• _ESTRATTO FORNITO_
════════

Sentenza di Cassazione Civile Sez. L Num. 16920 Anno 2025
Civile Sent. Sez. L Num. 16920 Anno 2025
Presidente: NOME
Relatore: TRICOMI IRENE
Data pubblicazione: 24/06/2025
SENTENZA
sul ricorso 3724-2021 proposto da:
NOME COGNOME rappresentato e difeso dall’avvocato NOME COGNOME;
– ricorrente principale –
contro
I.N.A.I.L. – ISTITUTO NAZIONALE PER L’ASSICURAZIONE CONTRO GLI INFORTUNI SUL LAVORO, in persona del legale rappresentante pro tempore, rappresentato e difeso dagli avvocati NOME COGNOME NOME COGNOME
– controricorrente –
ricorrente incidentale nonché
NOME;
-controricorrente al ricorso incidentale –
Oggetto
Pubblico impiego. Attività extra lavorative. Conflitto di interessi
R.G.N. 3724/2021
COGNOME
Rep.
Ud. 02/04/2025
PU
avverso la sentenza n. 721/2020 della CORTE D’APPELLO di MILANO, depositata il 27/10/2020 R.G.N. 69/2020; udita la relazione della causa svolta nella pubblica udienza del 02/04/2025 dal Consigliere Dott. NOME COGNOME udito il P.M. in persona del Sostituto Procuratore Generale Dott. NOME COGNOME che ha concluso per il rigetto del ricorso principale, assorbimento del ricorso incidentale; udito l’avvocato NOME COGNOME udito l’avvocato NOME COGNOME per delega verbale avvocato NOME COGNOME.
SVOLGIMENTO DEL PROCESSO
La Corte d’Appello di Milano, con la sentenza n. 721 del 2020, ha accolto l’appello proposto dall’INAIL nei confronti di NOME COGNOME avverso la sentenza emessa tra le parti dal Tribunale di Milano, e in riforma di quest’ultima ha rigettato le domande formulate dal lavoratore nel ricorso di primo grado.
Per la cassazione della sentenza adi appello ricorre il lavoratore prospettando cinque motivi di ricorso (indicati come: I; II; III; III.1; III.2).
Resiste l’INAIL con controricorso e ricorso incidentale condizionato, articolato in un motivo.
Il lavoratore replica con controricorso al ricorso incidentale.

════════

• _MATERIALE FORNITO_
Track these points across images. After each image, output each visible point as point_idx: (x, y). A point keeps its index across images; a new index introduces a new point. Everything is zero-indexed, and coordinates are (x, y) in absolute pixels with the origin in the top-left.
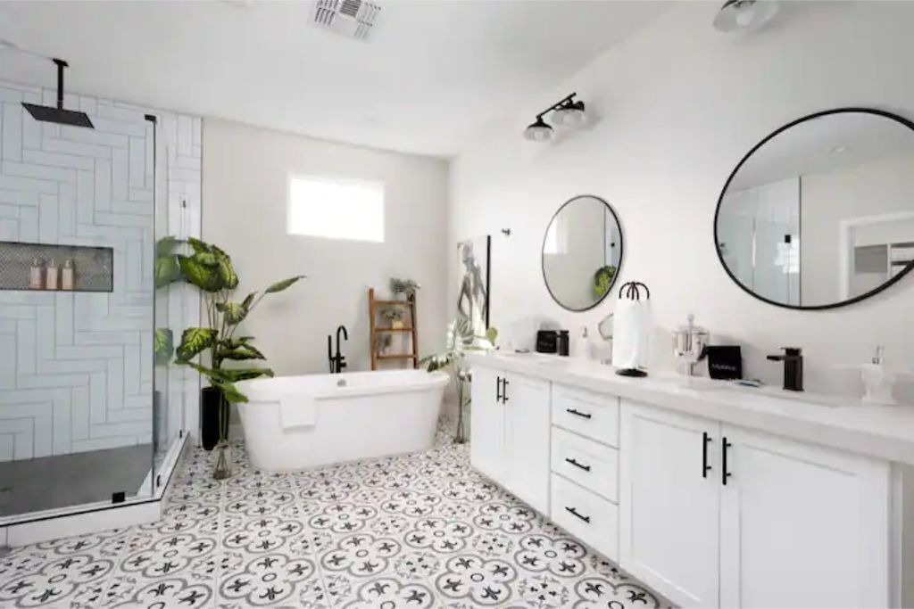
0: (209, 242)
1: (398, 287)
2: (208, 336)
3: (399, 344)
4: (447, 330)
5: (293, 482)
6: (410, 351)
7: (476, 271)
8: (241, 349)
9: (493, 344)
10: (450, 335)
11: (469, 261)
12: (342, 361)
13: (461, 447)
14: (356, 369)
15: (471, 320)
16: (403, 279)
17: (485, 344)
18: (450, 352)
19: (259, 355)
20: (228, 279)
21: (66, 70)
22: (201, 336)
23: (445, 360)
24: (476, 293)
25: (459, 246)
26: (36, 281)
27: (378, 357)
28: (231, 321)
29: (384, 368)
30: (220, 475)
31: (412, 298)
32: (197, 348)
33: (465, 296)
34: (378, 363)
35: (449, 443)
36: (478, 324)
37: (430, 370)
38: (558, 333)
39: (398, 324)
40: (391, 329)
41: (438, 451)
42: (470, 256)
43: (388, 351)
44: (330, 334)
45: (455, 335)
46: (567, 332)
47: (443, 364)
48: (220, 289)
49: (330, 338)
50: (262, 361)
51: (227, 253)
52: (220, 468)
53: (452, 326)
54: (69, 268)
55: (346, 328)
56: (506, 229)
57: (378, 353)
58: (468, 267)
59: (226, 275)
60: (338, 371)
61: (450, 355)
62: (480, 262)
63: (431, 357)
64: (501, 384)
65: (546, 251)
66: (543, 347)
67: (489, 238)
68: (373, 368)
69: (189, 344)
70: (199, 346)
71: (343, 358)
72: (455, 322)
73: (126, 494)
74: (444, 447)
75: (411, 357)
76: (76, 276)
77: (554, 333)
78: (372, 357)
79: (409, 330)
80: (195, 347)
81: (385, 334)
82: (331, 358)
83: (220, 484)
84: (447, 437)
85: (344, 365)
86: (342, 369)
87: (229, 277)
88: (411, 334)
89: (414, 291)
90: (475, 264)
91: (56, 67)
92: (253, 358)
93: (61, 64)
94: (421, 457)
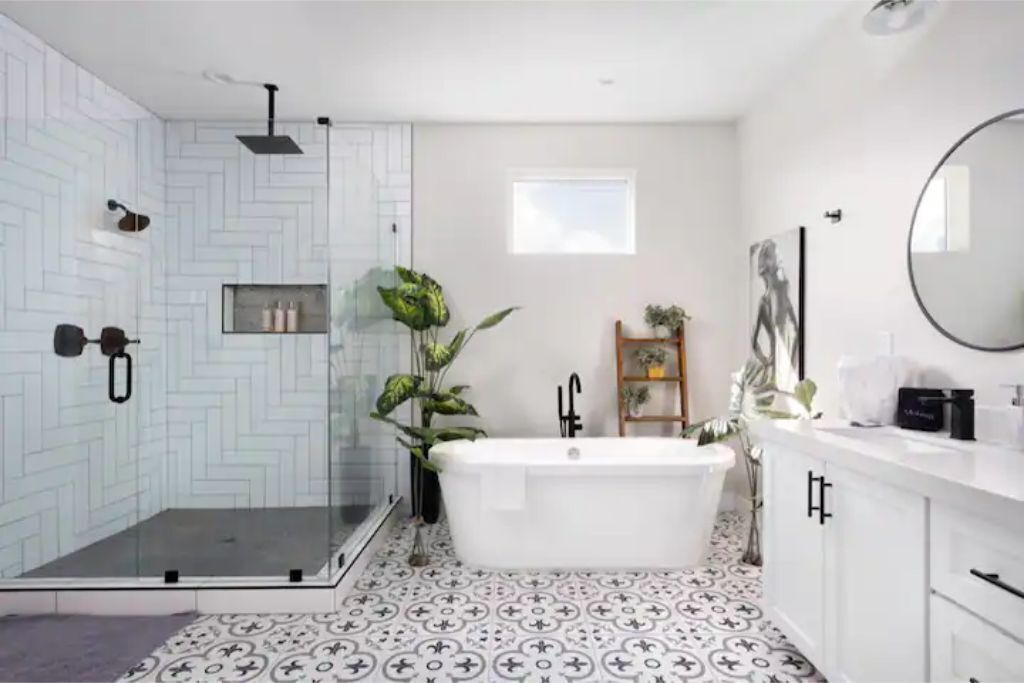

════════

• _VERIFICA LA COMPRENSIONE_
- a) Nella sentenza di Cassazione riportata, quanti motivi di ricorso prospetta il lavoratore?
- b) Prosegui la sentenza di Cassazione dopo l'ultima frase riportata.

• _RISPOSTE AI QUESITI_
- a) Cinque motivi.

- b)
Il Procuratore Generale ha depositato requisitoria scritta con la quale ha chiesto il rigetto del ricorso principale e l’assorbimento del ricorso incidentale condizionato. E nella pubblica udienza ha confermato tali richieste.
Il ricorrente ha depositato memoria in prossimità dell’udienza pubblica.
RAGIONI DELLA DECISIONE
1. Il ricorrente, dipendente full time di INAIL, ha agito in giudizio per ottenere l’autorizzazione a svolgere attività extra lavorative di cui alle richieste indirizzate all’Ente il 16 ottobre 2017 e il 22 febbraio 2018.
Il Tribunale ha accolto il ricorso, ritenendo che non fosse ravvisabile alcun conflitto di interessi.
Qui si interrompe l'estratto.